Dylan tugged at the drawer, fearing to find some hellish hypodermic the flying man would want stuck in his arm.

Only a corroded plastic wallet, thin like a bus-pass holder. Driver’s license, issued in Columbus, Ohio, 1952, to Aaron X. Doily.

And the silver ring the flying man had worn on his pinky.

“Thassit, thassit.”

“The ring?”

“I’m done, I’m through , man. Cain’t fight the air waves .”

“You want-?”

“Take it, man.”

By the time Abraham Ebdus and the nurse ran back to the room the man in the bed was deep into his screaming throes of withdrawal or D.T.’s or whatever, sweat broken everywhere on his body, contortions wrenching the bed frame. The bounds held, so that body and bed became one shape rattling, shivering in agony. He found the IV pole and knocked it to the floor, bag bursting yellow spill everywhere. The kid was pressed to the far wall, but not panicked, watching coolly. Nurse harrumphed to broadcast her unsurprise: this only went to show and was all in a day’s etcetera. Abraham, having achieved no satisfaction from the higher-ups at the nurses’ station in the corridor, gathers the poor kid, who’s been punished enough by now you’d have to think, gets him out of there. The man’s bellowing is insane. It’s frankly hard to take.

Dylan Ebdus with a ring gripped in his first, the fist buried deep in his pants pocket, the ring itself pulsing in his sweaty fingers as though it were a token, a tiny fragment of the mad paroxysm of the man in the hospital bed, now borne covertly away into the breezy Fort Greene afternoon.

“What was he saying?” Abraham asked his son gently, once they’d gone a few blocks, the yellow insanity of the hospital receding into dream.

Dylan Ebdus just shrugged. The flying man, he’d said a lot of things.
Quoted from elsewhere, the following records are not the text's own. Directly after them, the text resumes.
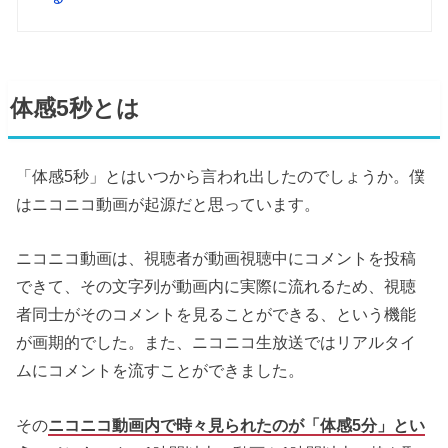
体感5秒とは
「体感5秒」とはいつから言われ出したのでしょうか。僕
はニコニコ動画が起源だと思っています。
ニコニコ動画は、視聴者が動画視聴中にコメントを投稿
できて、その文字列が動画内に実際に流れるため、視聴
者同士がそのコメントを見ることができる、という機能
が画期的でした。また、ニコニコ生放送ではリアルタイ
ムにコメントを流すことができました。
その
ニコニコ動画内で時々見られたのが「体感5分」とい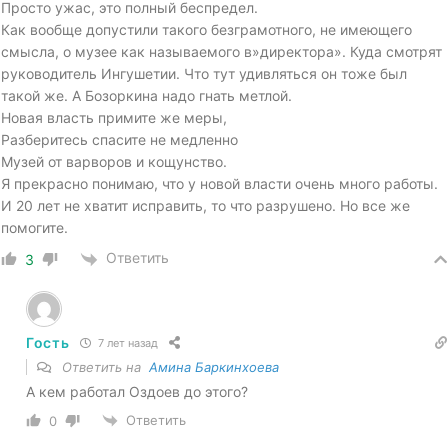
Просто ужас, это полный беспредел.
Как вообще допустили такого безграмотного, не имеющего
смысла, о музее как называемого в»директора». Куда смотрят
руководитель Ингушетии. Что тут удивляться он тоже был
такой же. А Бозоркина надо гнать метлой.
Новая власть примите же меры,
Разберитесь спасите не медленно
Музей от варворов и кощунство.
Я прекрасно понимаю, что у новой власти очень много работы.
И 20 лет не хватит исправить, то что разрушено. Но все же
помогите.
Ответить
3
Гость
7 лет назад
Ответить на
Амина Баркинхоева
А кем работал Оздоев до этого?
Ответить
0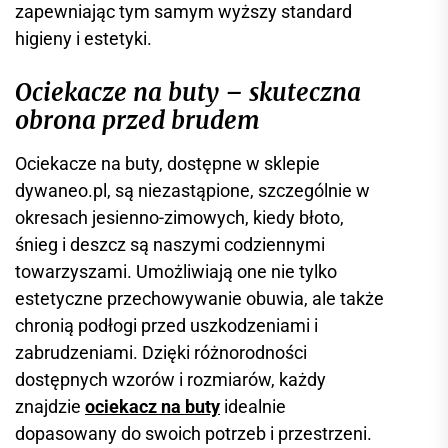
zapewniając tym samym wyższy standard
higieny i estetyki.
Ociekacze na buty – skuteczna
obrona przed brudem
Ociekacze na buty, dostępne w sklepie
dywaneo.pl, są niezastąpione, szczególnie w
okresach jesienno-zimowych, kiedy błoto,
śnieg i deszcz są naszymi codziennymi
towarzyszami. Umożliwiają one nie tylko
estetyczne przechowywanie obuwia, ale także
chronią podłogi przed uszkodzeniami i
zabrudzeniami. Dzięki różnorodności
dostępnych wzorów i rozmiarów, każdy
znajdzie
ociekacz na buty
idealnie
dopasowany do swoich potrzeb i przestrzeni.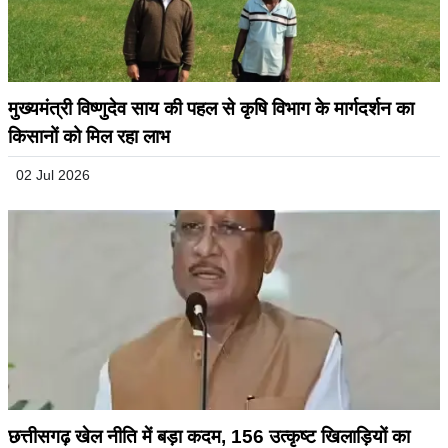
मुख्यमंत्री विष्णुदेव साय की पहल से कृषि विभाग के मार्गदर्शन का
किसानों को मिल रहा लाभ
02 Jul 2026
छत्तीसगढ़ खेल नीति में बड़ा कदम, 156 उत्कृष्ट खिलाड़ियों का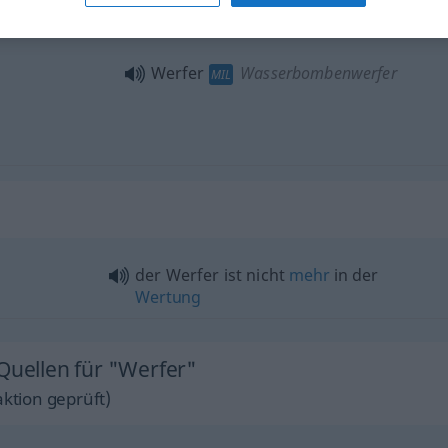
Werfer
Raketenwerfer
MIL
Werfer
Wasserbombenwerfer
MIL
der Werfer ist nicht
mehr
in der
Wertung
Quellen für "Werfer"
ktion geprüft)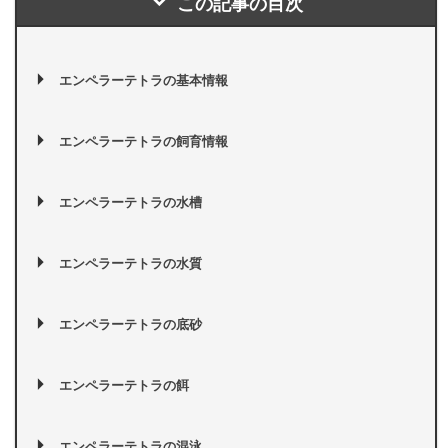
この記事の目次
エンペラーテトラの基本情報
エンペラーテトラの飼育情報
エンペラーテトラの水槽
エンペラーテトラの水質
エンペラーテトラの底砂
エンペラーテトラの餌
エンペラーテトラの混泳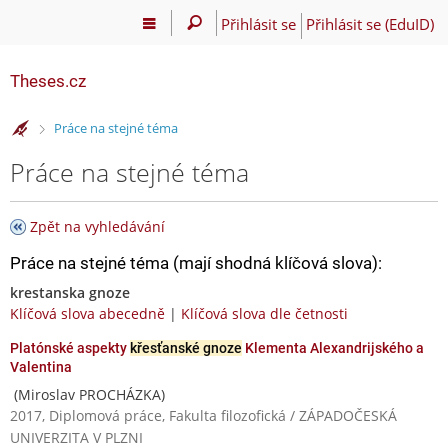
Přihlásit se
Přihlásit se (EduID)
Theses.cz
>
Práce na stejné téma
Práce na stejné téma
Zpět na vyhledávání
Práce na stejné téma (mají shodná klíčová slova):
krestanska gnoze
Klíčová slova abecedně
|
Klíčová slova dle četnosti
Platónské aspekty
křesťanské gnoze
Klementa Alexandrijského a
Valentina
(Miroslav PROCHÁZKA)
2017, Diplomová práce, Fakulta filozofická / ZÁPADOČESKÁ
UNIVERZITA V PLZNI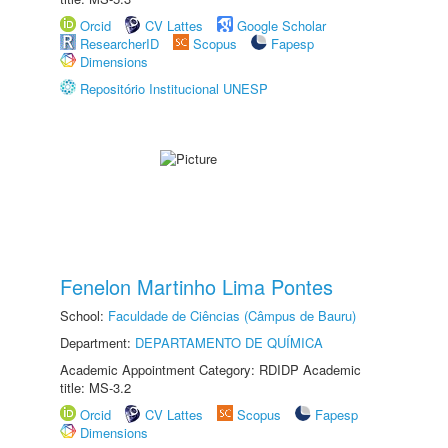
Orcid
CV Lattes
Google Scholar
ResearcherID
Scopus
Fapesp
Dimensions
Repositório Institucional UNESP
Fenelon Martinho Lima Pontes
School:
Faculdade de Ciências (Câmpus de Bauru)
Department:
DEPARTAMENTO DE QUÍMICA
Academic Appointment Category: RDIDP Academic
title: MS-3.2
Orcid
CV Lattes
Scopus
Fapesp
Dimensions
The last-it couldn’t actually have been “ Fight evil! ” could it?

chapter 10

Summer’s start, 1977: various persons are sprung, various terms and sentences completed. For instance here’s Barrett Rude Senior, six years served on a ten-to-fifteen, now paroled on good behavior, dressed in the green sharkskin suit and worn wingtips he’d been tried in, at a Greyhound’s window seat as it courses a circular ramp into the guts of Port Authority, midtown towers doubled in the smoked glass’s reflections and dancing with the engine’s vibration. His only baggage, a hard leather briefcase tucked upright between his ankles, contains legal papers, a certificate of ministry in the Church of the Parlor of God, and a pair of photographs-teenage Barrett Junior and his then-thirtyish, now-late mother in one, fifth-grade school head shot of Mingus grinning in a mortarboard and tassel the other-in a frame constructed of ingeniously woven cigarette packages, Parliament emblem alternated with Marlboro. Plus mother-of-pearl cufflinks, rolled tie, and gilt-leather Bible. Mingus Rude’s been sent to meet this bus, to guide his grandfather to a cab, and by cab to Dean Street. He’ll offer to carry the briefcase and be refused. No offense, little man, but Reverend Barrett Rude Senior can handle his own stuff.